** Opening Entries shown block **

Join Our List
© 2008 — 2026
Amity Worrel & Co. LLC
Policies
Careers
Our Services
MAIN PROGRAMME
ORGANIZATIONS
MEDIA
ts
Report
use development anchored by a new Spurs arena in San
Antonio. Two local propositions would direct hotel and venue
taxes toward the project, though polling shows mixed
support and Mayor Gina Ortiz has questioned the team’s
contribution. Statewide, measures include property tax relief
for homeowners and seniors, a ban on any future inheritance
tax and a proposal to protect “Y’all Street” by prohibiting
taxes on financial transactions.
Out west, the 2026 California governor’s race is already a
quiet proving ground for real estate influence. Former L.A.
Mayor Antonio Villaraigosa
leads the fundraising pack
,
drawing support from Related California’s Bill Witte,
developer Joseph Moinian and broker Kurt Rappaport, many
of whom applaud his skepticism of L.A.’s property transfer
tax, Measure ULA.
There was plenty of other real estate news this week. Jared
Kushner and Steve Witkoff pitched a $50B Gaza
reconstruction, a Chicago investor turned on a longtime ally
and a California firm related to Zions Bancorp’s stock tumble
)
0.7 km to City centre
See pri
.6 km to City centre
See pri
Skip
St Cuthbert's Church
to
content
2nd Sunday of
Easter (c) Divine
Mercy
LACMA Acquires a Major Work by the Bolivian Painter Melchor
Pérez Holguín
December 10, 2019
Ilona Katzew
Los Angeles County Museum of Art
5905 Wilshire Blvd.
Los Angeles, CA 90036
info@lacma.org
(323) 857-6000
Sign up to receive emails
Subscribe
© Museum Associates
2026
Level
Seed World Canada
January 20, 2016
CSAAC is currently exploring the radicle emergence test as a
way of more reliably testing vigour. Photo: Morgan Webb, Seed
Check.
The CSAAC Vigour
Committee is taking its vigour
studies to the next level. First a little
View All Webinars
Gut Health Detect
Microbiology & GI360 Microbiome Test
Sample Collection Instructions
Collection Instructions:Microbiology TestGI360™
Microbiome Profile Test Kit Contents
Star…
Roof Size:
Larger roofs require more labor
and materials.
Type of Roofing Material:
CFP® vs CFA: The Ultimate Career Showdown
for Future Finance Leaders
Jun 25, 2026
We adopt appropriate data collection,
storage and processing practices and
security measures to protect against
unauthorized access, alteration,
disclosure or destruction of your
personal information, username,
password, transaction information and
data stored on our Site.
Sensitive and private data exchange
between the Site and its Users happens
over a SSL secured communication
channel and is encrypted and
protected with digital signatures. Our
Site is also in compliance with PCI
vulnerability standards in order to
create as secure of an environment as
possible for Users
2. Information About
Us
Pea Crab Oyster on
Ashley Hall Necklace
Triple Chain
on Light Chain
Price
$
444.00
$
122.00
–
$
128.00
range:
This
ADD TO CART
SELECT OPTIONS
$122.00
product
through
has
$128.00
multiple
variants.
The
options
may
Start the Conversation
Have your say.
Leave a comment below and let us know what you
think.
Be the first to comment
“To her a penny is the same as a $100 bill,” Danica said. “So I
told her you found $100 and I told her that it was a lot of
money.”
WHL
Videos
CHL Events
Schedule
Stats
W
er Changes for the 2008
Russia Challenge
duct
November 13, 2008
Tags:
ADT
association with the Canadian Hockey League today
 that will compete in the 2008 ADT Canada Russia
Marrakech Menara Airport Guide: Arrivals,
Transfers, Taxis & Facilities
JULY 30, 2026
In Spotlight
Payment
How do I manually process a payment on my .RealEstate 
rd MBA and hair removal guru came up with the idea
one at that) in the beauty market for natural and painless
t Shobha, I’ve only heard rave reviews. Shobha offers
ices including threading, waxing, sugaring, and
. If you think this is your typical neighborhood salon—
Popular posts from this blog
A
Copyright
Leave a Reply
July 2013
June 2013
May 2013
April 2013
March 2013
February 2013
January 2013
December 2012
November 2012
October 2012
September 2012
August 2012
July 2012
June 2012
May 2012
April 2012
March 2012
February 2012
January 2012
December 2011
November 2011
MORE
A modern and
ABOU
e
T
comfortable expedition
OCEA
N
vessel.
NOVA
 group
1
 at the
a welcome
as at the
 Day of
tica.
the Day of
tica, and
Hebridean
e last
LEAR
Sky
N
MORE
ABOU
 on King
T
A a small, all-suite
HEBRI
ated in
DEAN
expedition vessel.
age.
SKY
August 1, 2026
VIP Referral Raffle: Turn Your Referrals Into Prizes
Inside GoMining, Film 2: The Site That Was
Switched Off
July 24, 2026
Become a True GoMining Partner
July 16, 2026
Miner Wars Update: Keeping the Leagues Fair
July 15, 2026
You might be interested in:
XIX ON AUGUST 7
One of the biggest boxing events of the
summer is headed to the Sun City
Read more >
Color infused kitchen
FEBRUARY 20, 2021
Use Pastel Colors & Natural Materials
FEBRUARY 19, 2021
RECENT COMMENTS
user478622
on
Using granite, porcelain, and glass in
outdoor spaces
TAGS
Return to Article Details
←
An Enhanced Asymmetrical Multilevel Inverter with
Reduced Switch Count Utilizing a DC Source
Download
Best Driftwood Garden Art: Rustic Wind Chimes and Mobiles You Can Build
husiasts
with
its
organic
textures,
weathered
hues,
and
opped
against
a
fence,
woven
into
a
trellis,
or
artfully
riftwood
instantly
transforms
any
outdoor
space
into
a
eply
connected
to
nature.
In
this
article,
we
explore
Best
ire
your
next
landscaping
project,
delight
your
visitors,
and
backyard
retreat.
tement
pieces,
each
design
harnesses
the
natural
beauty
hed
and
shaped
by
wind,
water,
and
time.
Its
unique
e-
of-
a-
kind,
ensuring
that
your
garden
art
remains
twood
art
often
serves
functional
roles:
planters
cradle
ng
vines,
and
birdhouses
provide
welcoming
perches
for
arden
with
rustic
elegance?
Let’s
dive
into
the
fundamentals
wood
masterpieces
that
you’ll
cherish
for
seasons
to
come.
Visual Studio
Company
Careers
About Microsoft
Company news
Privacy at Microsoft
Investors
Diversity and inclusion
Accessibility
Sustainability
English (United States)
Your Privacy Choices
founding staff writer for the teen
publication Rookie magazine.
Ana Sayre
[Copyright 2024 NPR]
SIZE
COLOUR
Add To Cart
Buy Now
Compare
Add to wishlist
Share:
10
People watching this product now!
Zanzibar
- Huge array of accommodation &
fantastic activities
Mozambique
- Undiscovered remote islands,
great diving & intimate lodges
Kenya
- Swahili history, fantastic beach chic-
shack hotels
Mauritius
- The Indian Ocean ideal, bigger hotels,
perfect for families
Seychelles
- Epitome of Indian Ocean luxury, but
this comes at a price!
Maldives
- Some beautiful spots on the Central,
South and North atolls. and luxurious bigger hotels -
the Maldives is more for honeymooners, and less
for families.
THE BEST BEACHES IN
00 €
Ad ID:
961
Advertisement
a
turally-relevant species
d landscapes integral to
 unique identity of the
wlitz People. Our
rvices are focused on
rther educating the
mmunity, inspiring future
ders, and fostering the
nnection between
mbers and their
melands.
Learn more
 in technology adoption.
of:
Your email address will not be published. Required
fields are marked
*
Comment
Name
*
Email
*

** Closing Entries shown block **

## Exercise aim
For the material above, reproduce exactly the lines from the line with "St Cuthbert's Church" to the line with "possible for Users", inclusive, and exclude all others.

## Output below
St Cuthbert's Church
to
content
2nd Sunday of
Easter (c) Divine
Mercy
LACMA Acquires a Major Work by the Bolivian Painter Melchor
Pérez Holguín
December 10, 2019
Ilona Katzew
Los Angeles County Museum of Art
5905 Wilshire Blvd.
Los Angeles, CA 90036
info@lacma.org
(323) 857-6000
Sign up to receive emails
Subscribe
© Museum Associates
2026
Level
Seed World Canada
January 20, 2016
CSAAC is currently exploring the radicle emergence test as a
way of more reliably testing vigour. Photo: Morgan Webb, Seed
Check.
The CSAAC Vigour
Committee is taking its vigour
studies to the next level. First a little
View All Webinars
Gut Health Detect
Microbiology & GI360 Microbiome Test
Sample Collection Instructions
Collection Instructions:Microbiology TestGI360™
Microbiome Profile Test Kit Contents
Star…
Roof Size:
Larger roofs require more labor
and materials.
Type of Roofing Material:
CFP® vs CFA: The Ultimate Career Showdown
for Future Finance Leaders
Jun 25, 2026
We adopt appropriate data collection,
storage and processing practices and
security measures to protect against
unauthorized access, alteration,
disclosure or destruction of your
personal information, username,
password, transaction information and
data stored on our Site.
Sensitive and private data exchange
between the Site and its Users happens
over a SSL secured communication
channel and is encrypted and
protected with digital signatures. Our
Site is also in compliance with PCI
vulnerability standards in order to
create as secure of an environment as
possible for Users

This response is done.